# [Supplied information]

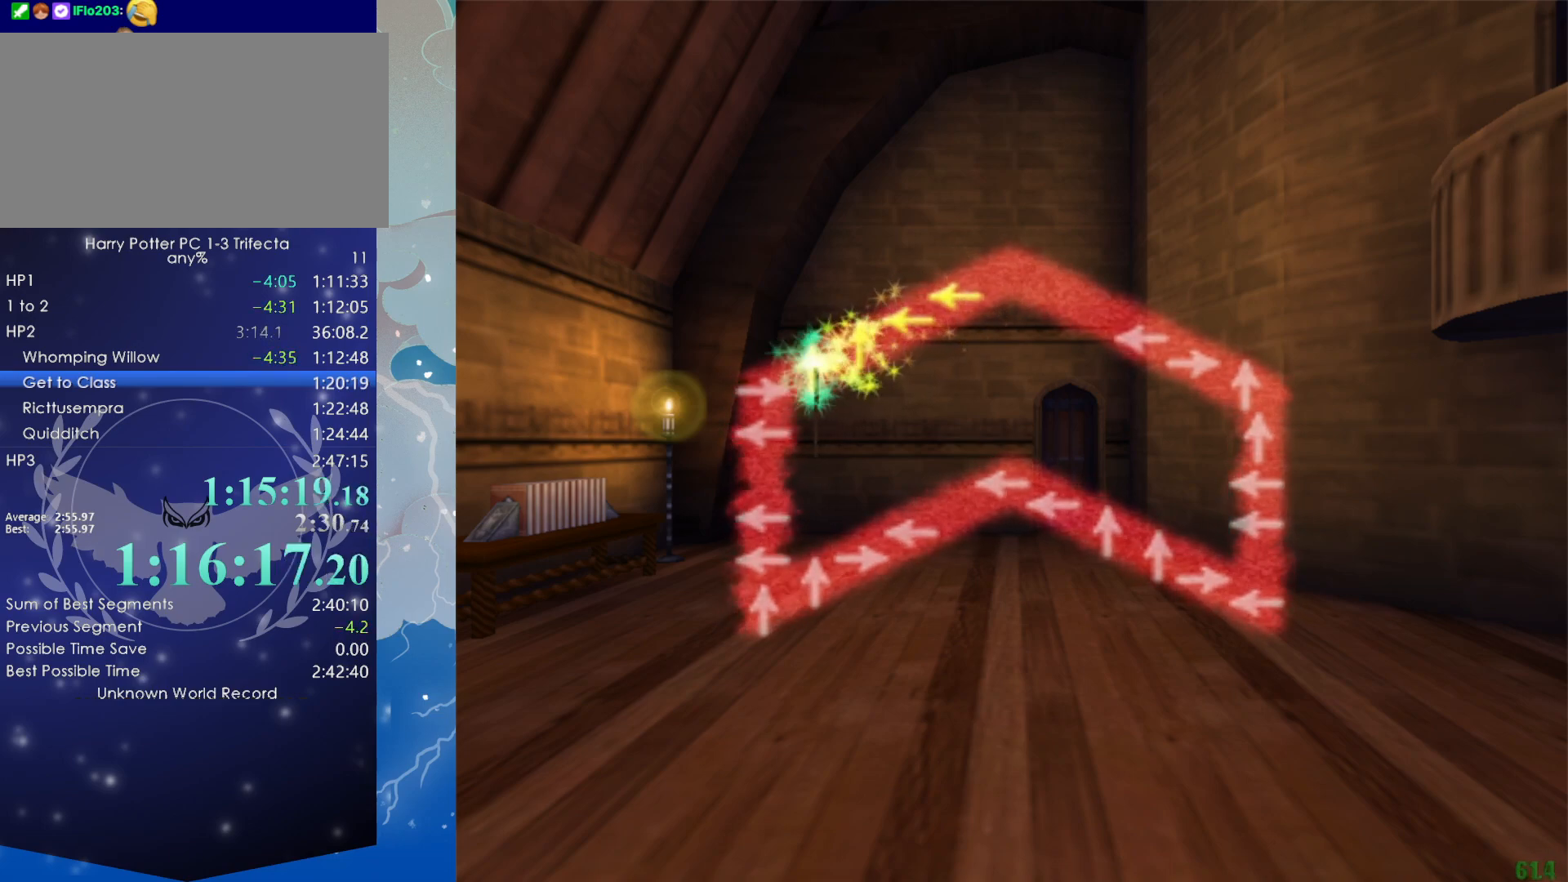
{"keys": [], "mouse": [], "events": [[366, "right", "down"], [466, "right", "up"]]}
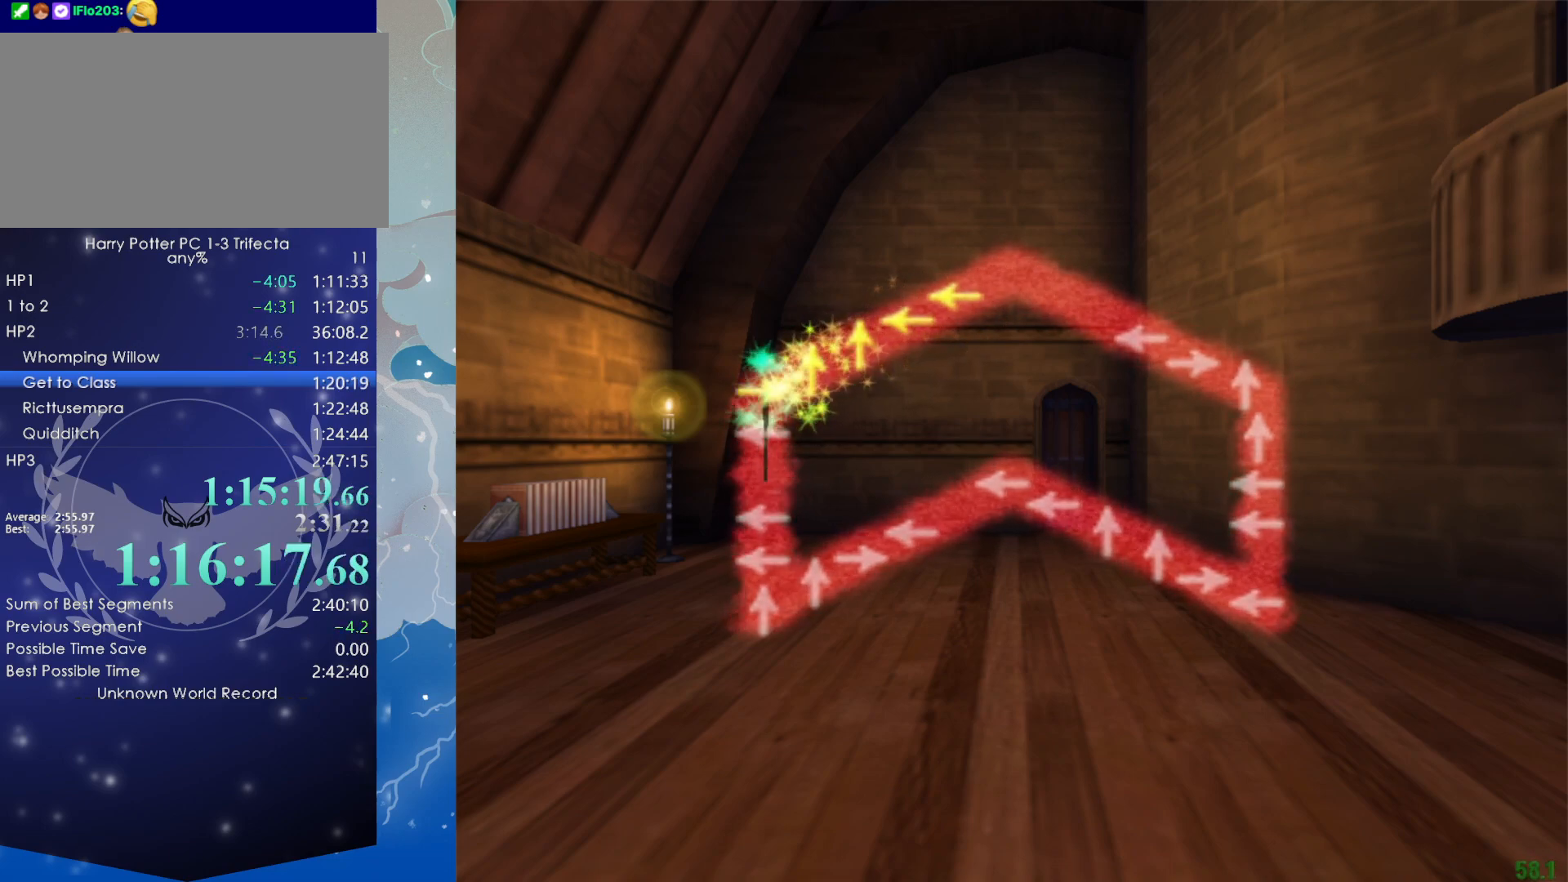
{"keys": [], "mouse": [], "events": [[350, "left", "down"], [433, "left", "up"]]}
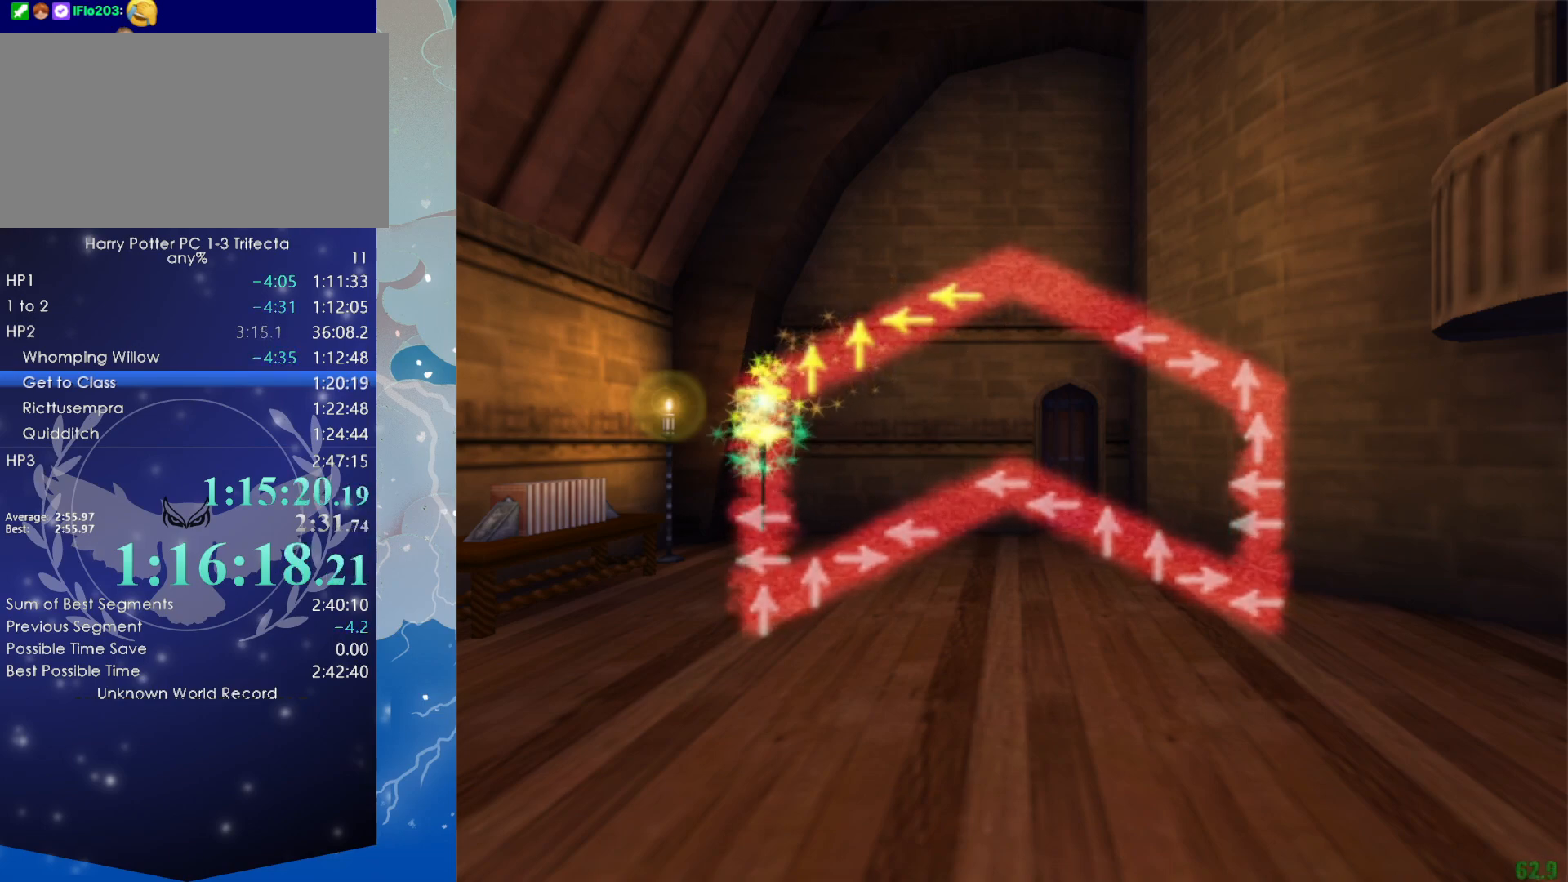
{"keys": [], "mouse": [], "events": []}
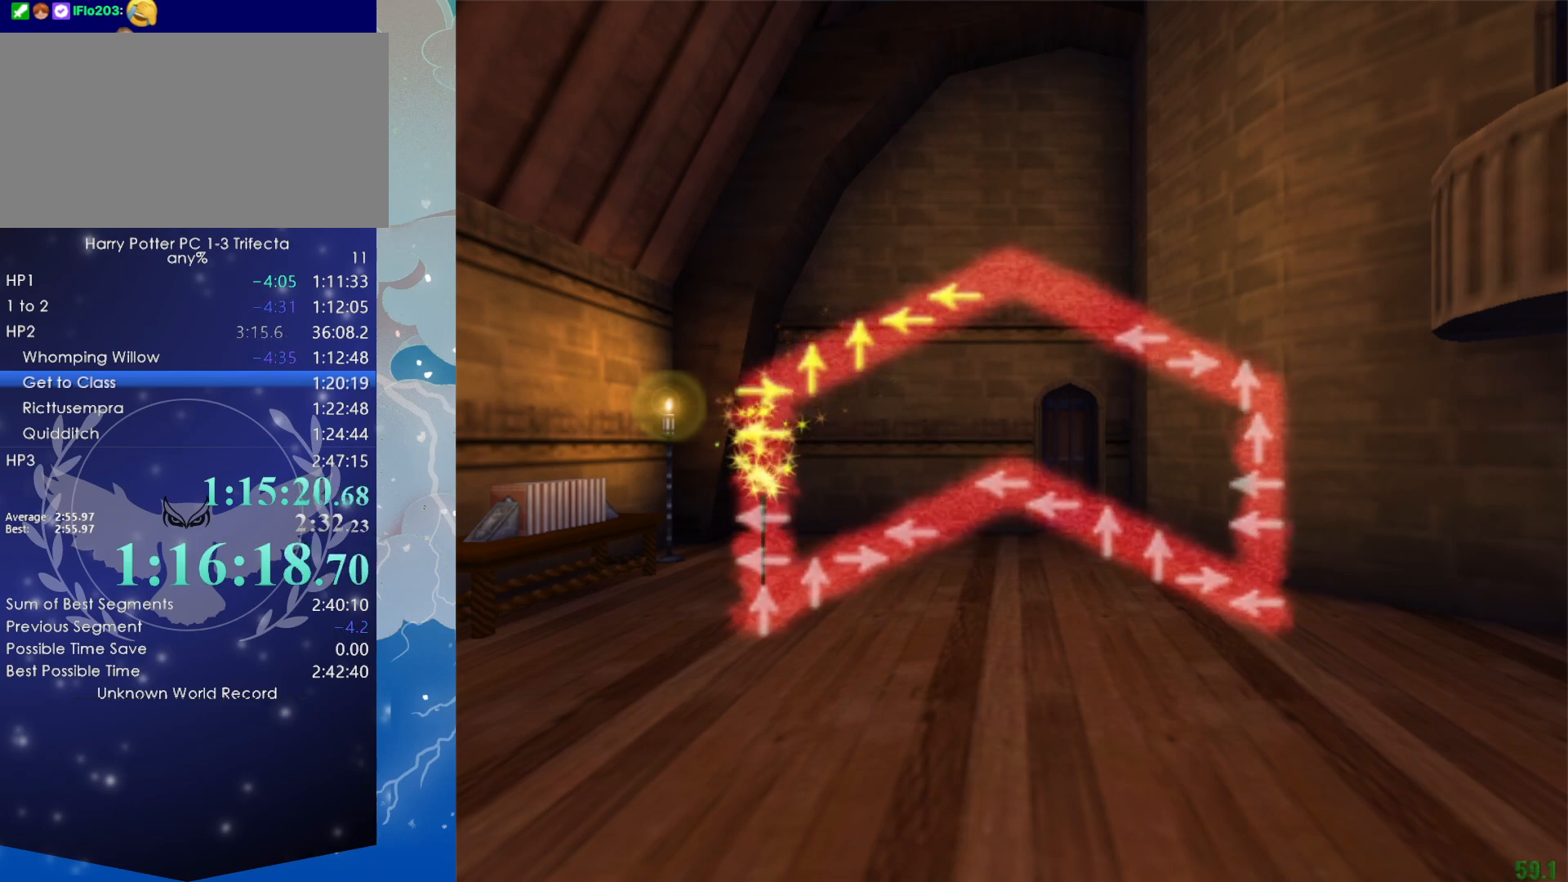
{"keys": [], "mouse": [], "events": [[133, "left", "down"], [233, "left", "up"]]}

# [Your instructions]
Word-for-word transcription: the whole listing, with images excluded.

# [Your response]
{"keys": [], "mouse": [], "events": [[366, "right", "down"], [466, "right", "up"]]}
{"keys": [], "mouse": [], "events": [[350, "left", "down"], [433, "left", "up"]]}
{"keys": [], "mouse": [], "events": []}
{"keys": [], "mouse": [], "events": [[133, "left", "down"], [233, "left", "up"]]}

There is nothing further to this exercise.